Among the many things Parkinson’s disease steals is speech. Jerry Bramlet struggled with his.
“Throat muscles lose their ability just like any other muscles. So Parkinson’s is a disease where the brain tells your body to do something, it just doesn’t follow it,” says Bramlet.
It is one of the more common features of Parkinson’s. Nathalie Grondin evaluates patients and helps them access therapy, including the Lee Silverman Voice Treatment.
“The underlying gist of LSVT is that everything has to be done loudly. The tendency for people with Parkinson’s is to have very, very, small movements. So they train how to use the voice muscles to project. It’s very intense - four times a week, one hour every session, for four weeks,” says Nathalie Grondin, physical therapist.
To regain his voice, Bramlet followed the program, working with a speech therapist from Lee Memorial Health System.
“It’s very structured. You start out with doing ‘ahhs’ for as long and loud as you can, ok then you do ‘ahh’ you raise the level of the pitch and then you lower your pitch and then we come up in the first session with ten functional phrases things that they would say like every day,” says Mary Jo Haughey, speech therapist.
The impact of this exercise-based program speaks volumes.
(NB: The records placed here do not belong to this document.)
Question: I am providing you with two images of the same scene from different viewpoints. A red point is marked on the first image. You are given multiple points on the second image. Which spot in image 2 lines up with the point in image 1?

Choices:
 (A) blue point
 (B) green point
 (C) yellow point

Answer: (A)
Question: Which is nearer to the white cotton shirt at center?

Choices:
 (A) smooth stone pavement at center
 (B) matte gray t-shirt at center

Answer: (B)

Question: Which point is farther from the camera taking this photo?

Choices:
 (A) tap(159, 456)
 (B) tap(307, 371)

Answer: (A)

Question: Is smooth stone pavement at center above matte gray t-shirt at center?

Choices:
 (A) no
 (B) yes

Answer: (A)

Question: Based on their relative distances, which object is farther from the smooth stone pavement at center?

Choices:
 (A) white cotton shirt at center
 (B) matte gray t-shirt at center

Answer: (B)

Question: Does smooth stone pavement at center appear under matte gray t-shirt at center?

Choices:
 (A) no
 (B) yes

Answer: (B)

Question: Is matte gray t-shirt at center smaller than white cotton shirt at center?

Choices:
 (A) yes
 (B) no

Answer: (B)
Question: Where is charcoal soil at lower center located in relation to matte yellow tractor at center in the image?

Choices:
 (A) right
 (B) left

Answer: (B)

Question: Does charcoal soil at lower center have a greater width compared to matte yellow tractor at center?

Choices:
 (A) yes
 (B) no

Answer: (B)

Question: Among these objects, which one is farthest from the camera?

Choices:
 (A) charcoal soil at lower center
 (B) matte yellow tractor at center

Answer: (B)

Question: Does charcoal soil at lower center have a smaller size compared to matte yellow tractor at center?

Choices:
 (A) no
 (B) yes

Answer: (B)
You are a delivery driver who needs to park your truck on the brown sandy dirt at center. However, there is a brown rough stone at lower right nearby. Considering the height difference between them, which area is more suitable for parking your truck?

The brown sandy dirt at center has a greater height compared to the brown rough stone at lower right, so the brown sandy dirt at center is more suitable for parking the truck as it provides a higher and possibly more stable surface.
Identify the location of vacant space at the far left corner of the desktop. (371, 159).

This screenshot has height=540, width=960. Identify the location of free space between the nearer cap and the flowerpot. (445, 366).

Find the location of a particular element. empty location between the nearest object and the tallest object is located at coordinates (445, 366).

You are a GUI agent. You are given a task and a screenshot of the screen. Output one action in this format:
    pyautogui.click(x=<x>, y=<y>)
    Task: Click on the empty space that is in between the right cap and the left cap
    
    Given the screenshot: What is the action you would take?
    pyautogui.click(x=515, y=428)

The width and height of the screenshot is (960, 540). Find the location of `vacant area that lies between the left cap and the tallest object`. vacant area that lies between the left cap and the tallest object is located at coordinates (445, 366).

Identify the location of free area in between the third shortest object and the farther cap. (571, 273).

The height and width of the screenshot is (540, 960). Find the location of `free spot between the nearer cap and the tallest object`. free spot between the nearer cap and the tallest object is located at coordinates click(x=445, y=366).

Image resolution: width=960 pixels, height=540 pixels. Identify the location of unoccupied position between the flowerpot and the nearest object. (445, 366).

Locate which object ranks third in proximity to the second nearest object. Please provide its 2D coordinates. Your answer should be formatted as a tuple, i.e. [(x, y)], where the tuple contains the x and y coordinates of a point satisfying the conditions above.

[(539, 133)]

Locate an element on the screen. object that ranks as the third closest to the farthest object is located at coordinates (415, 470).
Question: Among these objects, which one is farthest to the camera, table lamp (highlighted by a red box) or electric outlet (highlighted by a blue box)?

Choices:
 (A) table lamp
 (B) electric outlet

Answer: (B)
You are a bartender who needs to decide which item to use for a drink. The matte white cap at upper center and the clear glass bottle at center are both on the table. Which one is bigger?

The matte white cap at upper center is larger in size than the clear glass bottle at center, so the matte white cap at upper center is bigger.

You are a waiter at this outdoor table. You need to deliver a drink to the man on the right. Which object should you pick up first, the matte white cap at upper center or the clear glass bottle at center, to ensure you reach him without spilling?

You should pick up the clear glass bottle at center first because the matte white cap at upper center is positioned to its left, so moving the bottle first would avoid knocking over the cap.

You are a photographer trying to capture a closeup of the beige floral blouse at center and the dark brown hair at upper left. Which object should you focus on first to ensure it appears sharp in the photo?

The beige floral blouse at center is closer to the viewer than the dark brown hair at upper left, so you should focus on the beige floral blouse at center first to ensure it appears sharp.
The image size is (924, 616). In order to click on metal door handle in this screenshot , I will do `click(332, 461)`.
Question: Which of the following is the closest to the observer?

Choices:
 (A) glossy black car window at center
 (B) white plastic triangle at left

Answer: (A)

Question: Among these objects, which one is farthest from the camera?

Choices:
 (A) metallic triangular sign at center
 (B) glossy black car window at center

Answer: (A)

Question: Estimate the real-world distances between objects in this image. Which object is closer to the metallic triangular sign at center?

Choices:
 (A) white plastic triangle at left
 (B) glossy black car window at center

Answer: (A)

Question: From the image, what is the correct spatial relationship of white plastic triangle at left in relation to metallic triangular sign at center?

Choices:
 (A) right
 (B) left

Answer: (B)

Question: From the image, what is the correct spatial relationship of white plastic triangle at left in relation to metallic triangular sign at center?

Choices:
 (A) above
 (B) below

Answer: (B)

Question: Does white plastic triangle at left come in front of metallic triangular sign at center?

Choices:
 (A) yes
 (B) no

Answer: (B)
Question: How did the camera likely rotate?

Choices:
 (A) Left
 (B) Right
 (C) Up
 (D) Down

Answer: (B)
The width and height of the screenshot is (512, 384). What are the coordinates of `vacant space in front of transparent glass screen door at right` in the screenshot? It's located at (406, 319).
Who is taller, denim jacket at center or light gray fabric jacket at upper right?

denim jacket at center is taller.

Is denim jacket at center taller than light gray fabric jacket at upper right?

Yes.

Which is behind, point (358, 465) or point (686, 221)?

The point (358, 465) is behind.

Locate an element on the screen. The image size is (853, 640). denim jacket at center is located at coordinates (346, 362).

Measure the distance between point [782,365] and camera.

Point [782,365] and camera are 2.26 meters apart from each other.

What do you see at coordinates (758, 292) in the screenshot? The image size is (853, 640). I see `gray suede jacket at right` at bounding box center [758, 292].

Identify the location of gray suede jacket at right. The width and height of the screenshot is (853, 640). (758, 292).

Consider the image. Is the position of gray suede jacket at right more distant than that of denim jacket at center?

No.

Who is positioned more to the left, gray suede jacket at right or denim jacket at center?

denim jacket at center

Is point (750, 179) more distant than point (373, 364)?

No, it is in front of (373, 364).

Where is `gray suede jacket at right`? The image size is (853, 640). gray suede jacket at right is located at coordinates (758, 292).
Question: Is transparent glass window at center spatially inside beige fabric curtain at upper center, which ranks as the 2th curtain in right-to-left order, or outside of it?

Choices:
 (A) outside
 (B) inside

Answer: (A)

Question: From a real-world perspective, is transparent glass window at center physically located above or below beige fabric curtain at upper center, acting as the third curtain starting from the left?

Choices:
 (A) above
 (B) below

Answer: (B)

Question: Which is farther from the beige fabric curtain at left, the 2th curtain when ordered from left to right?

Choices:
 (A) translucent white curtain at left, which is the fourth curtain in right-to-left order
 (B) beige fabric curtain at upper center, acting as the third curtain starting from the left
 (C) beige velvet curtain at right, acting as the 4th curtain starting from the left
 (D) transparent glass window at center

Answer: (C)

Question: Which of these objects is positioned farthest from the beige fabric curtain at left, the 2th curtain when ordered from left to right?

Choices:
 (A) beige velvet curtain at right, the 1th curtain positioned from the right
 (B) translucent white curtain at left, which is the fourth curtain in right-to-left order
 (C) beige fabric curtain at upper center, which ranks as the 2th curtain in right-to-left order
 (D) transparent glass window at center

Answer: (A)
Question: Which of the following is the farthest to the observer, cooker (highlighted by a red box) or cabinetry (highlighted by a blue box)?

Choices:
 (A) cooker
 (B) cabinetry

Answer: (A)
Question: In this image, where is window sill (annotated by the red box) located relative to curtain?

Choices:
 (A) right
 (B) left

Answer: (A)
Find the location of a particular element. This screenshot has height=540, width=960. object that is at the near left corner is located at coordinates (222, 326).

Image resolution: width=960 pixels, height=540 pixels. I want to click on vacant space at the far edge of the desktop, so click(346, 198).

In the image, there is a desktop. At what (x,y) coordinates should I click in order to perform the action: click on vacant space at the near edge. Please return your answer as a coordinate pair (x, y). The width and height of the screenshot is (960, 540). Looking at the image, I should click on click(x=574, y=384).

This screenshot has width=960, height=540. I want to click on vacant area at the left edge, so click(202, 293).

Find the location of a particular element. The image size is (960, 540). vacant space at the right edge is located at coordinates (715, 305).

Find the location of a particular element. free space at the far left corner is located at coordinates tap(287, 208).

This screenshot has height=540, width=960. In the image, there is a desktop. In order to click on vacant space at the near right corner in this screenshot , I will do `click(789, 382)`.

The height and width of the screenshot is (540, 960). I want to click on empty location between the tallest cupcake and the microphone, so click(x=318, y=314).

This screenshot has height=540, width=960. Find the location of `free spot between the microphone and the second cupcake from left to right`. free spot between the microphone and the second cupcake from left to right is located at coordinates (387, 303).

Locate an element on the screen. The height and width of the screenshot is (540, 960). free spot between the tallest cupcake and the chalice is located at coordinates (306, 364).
A study on the LSVT program given at the recent World Parkinson’s Congress found 90% of patients gained a significant benefit. The biggest boost was in volume and clarity.
“The research has proven that just concentrating on that one parameter of speech will improve intelligibility. Quite often you’ll improve facial expressions. Once they speak loud everything increases. Their speech isn’t as mumbled,” says Haughey.
“It’s a hard class, but it’s a good class. Because they give you homework and you can’t cheat because they call you on the phone,” says Bramlet.
“It’s very, very intense training but it does wonders for people’s speech,” says Grondin.
Now researchers agree, the benefits come across, loud and clear.